I ended up buying an HD Xacti a couple of years ago on the recommendation of a friend who owned one, and it was one of the best decisions I've made. There's a few features the Xacti doesn't have, such as auto-stabilization, but this was outweighed by the advantages: no wasting time while playing back a whole cassette into FinalCutPro, no dealing with the issues that come with "contact media" and a tape transport with hundreds of moving parts -- and really tiny ones, at that -- and no extra-cost issues that come with having to stock up on blank media (even when I can find them on special, miniDV cassettes run me anywhere from $5 - $10 each). My total expenditure for blank media last year was about $35, for a 16gb SDHC card (the Xacti shipped with an 8gb card). With the Xacti, I load the card into a card dock, pull the shots I want to use, throw out the rest, erase the card, and it's ready to roll again; no sitting around for an hour cooling my heels while I wait for the HV10 to play back a whole cassette into the computer.

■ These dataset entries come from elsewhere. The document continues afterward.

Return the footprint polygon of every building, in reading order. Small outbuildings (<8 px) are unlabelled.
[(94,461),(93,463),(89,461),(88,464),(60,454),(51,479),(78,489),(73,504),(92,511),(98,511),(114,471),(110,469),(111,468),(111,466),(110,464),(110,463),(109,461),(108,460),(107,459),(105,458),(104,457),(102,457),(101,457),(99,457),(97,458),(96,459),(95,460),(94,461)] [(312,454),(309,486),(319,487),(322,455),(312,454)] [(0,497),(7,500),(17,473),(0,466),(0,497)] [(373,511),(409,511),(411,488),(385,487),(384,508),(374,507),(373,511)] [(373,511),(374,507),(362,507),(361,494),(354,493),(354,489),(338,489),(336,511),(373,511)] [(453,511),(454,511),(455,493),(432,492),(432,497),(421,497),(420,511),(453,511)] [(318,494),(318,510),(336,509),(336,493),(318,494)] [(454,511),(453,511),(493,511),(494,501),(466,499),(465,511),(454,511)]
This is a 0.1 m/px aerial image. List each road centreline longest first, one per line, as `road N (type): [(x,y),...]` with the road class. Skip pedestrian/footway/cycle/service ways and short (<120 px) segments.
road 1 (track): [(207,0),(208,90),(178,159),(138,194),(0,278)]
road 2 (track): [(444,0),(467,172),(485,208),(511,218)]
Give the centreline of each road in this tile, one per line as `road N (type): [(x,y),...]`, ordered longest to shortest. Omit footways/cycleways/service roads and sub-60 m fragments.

Along with the tech issues, there's also the issue of shooting street protests and such, which another poster touched on earlier. When not designing for a living, one of my avocations is shooting "underground newsreels" of protests and civil disobedience for the local Indymedia site, and up until I got the Xacti, I'd been shooting all those events on the HV10. The advantage of the Xacti made itself clear when the Occupy movement was emerging last fall, and the police started really freaking out on people with cameras. I've been very lucky so far, but, still... in any given situation in the streets, if the cops start freaking out, I'd rather have the Xacti snatched and/or smashed up by a cop than the HV10; at about $130-ish, the Xacti would be much easier to replace than the $800 HV10.

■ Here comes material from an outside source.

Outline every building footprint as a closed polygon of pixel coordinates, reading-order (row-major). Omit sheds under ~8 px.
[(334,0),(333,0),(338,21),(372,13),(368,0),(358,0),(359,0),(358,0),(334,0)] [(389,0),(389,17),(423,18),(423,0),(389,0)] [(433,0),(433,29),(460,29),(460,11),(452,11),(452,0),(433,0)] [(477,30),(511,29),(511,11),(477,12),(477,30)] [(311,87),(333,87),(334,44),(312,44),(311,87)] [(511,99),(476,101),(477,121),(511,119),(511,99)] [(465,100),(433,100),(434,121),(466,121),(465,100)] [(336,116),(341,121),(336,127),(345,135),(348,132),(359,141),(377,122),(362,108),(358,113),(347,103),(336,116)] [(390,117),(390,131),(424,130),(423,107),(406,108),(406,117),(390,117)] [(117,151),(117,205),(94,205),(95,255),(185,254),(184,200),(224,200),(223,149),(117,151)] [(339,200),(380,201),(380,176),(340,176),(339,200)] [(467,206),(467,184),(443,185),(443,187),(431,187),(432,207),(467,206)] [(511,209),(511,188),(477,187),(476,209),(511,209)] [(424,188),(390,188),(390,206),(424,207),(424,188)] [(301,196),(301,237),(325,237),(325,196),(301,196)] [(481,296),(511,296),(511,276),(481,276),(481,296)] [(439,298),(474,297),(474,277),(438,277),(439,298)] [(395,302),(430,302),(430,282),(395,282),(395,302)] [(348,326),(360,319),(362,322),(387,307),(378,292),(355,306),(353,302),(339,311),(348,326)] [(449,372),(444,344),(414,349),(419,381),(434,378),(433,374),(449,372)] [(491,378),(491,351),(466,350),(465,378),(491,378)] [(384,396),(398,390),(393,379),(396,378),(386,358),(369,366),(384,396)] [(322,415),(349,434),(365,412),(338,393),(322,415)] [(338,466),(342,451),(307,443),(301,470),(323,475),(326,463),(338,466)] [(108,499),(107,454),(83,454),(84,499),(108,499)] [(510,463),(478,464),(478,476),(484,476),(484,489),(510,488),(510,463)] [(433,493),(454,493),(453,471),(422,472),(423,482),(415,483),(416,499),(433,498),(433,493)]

These days, I pretty much use the HV10 only for times when I need the best picture/sound quailty I can get -- usually music festivals, my wife's band's gigs, stuff like that. The rest of the time, it's the Xacti.
"What also got completely missed was the Sanyo Xacti series"

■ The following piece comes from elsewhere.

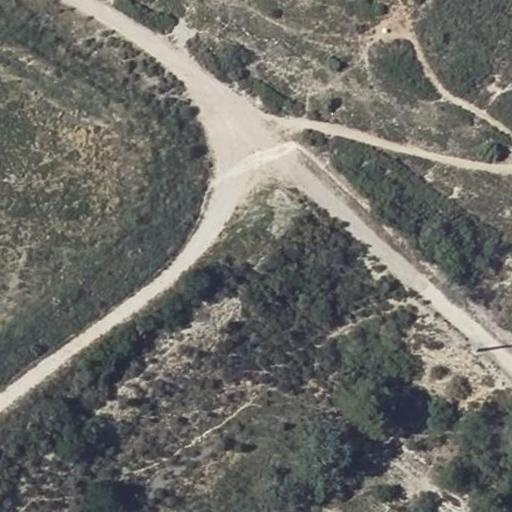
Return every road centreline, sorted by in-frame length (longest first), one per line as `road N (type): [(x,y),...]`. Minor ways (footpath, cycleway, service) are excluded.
road 1 (track): [(0,400),(234,212),(233,139)]
road 2 (track): [(233,139),(411,281),(511,375)]
road 3 (track): [(44,0),(233,139)]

Well, except that the review of the Pannies states that they own the rights to the Xacti tech which is now discontinued by Sanyo.
I didn't know that Panasonic had taken over the Xacti stuff, I've got an old 1.5 metre water resistant Xacti and it's perfect for snorkeling, I've managed to get rays (very jammy with a manta), sharks, turtles and very other coral and fishy type stuff and it's only packed up once in 5 years ( a day in a bowl of rice sorted that out). Hopefully Panasonic have improved the video in low light as it's bloody useless above ground unless it's sunny. Saying that, my main compact's a TZ12 and it's great in low light.
The Kodak ZX5 Playsport can also be bought in blue and green.
I picked up a green one from Amazon, only £71, in part due to the colour, its the cheapest. That said if I drop it in a swimming pool I won't loose it.
Just make sure you've got a beefy PC for processing the vids....
What is an "active camcorder" when it's at home? I've always thought camcorders weren't active enough.